Mr Howard's speech launching his candidacy yesterday can have filled few hearts with excitement. But it demonstrated a basic level of political competence that Mr Duncan Smith never sustained. Indeed, its significance lay in that the comparison that sprang to mind was not with the unfortunate former leader but with the Prime Minister. The Blairite borrowings - "I was not born into this party; I chose it" - underlined the ease with which Mr Howard plays in the same league as the Prime Minister.
Not only that, the speech was crafted to show that he intends to play against Mr Blair on the same part of the political field - the centre. The language of inclusiveness - and even the phrasing on Europe, that it must not be a source of rigidity - could have come from Mr Blair himself.
What is more, Mr Howard has been on the sensible side of the argument in the Shadow Cabinet over the stance the party should adopt on tax cuts. He recognises that they must wait until they can win people's trust on delivering top-quality public services.
He also hinted that he recognises that more work is needed on the policies he helped to develop under IDS. Although the new policies of raising the state pension, abolishing tuition fees and bringing in health-care vouchers have a populist appeal, they are all open to the criticism that they are an expensive way of subsidising the better-off.
Authoritarian past
Yet Mr Howard arrives with his own negative baggage, too. Whatever this newspaper's reservations about the authoritarianism of Tony Blair and David Blunkett on crime, Mr Howard's record as Home Secretary, 1993-97, was worse in one respect. At least the Labour government has devoted some thought and some resources to the causes of crime - the second half of Mr Blair's famous mantra. Mr Howard and the Conservatives have long lacked imagination in this area.
And, for all that Mr Howard is a credible prime-ministerial candidate, his human side does not come across well on television.
Even if Mr Howard is, on balance, the best of a mixed lot, it is easy to understand the resentment of the party members if they are denied the chance to decide that for themselves. But in 2001, the only time the mechanism has been used, the members made the wrong choice, of Mr Duncan Smith over Kenneth Clarke. (It was another good sign that Mr Howard is seeking to find some role for the only other big hitter the party can field.)
A self-obsessed party
The introduction of one-member, one-vote should have forced the grass-roots out of their self-obsession, as it did with Labour. But it has not. And it is now too late for the party to undergo the kind of revolution that would reconnect its membership (average age over 60) with the centre ground of British politics in time for an election that may be only 19 months away. It may not look pretty, but Tory MPs are therefore justified in reverting to the system by which they alone choose the leader.

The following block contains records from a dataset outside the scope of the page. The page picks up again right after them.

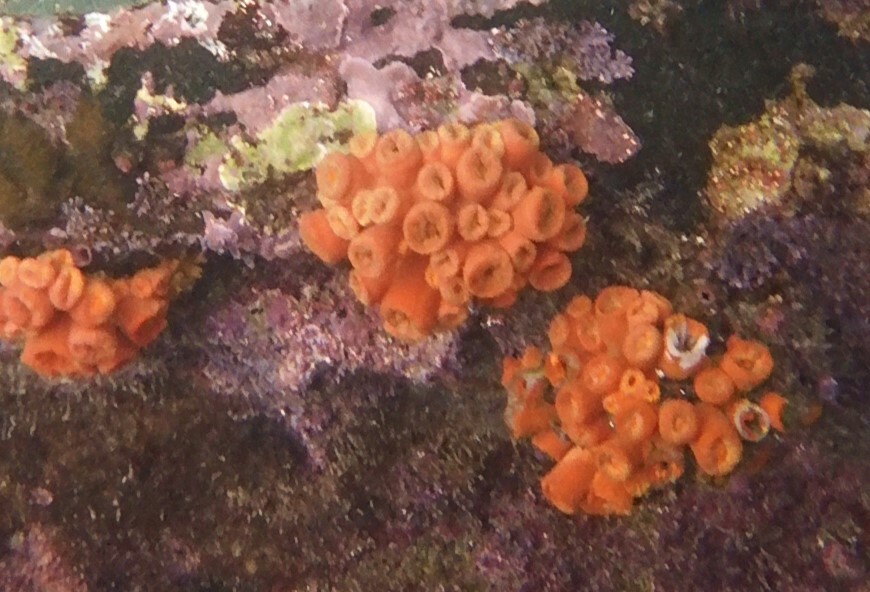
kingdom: Animalia
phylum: Cnidaria
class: Anthozoa
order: Scleractinia
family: Dendrophylliidae
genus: Tubastraea
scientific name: Tubastraea coccinea
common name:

The test that matters is the response of Mr Blair. It was telling that he tried to characterise Mr Howard's imminent elevation as making the difference between Labour and Tories as more "stark", when the reality of Mr Howard's pitch was the opposite.
It may be too much to suggest that Mr Howard is the candidate Labour most fear. But there was a sense yesterday that the contest between the two largest parties in our two-and-a-half-party system could become competitive again.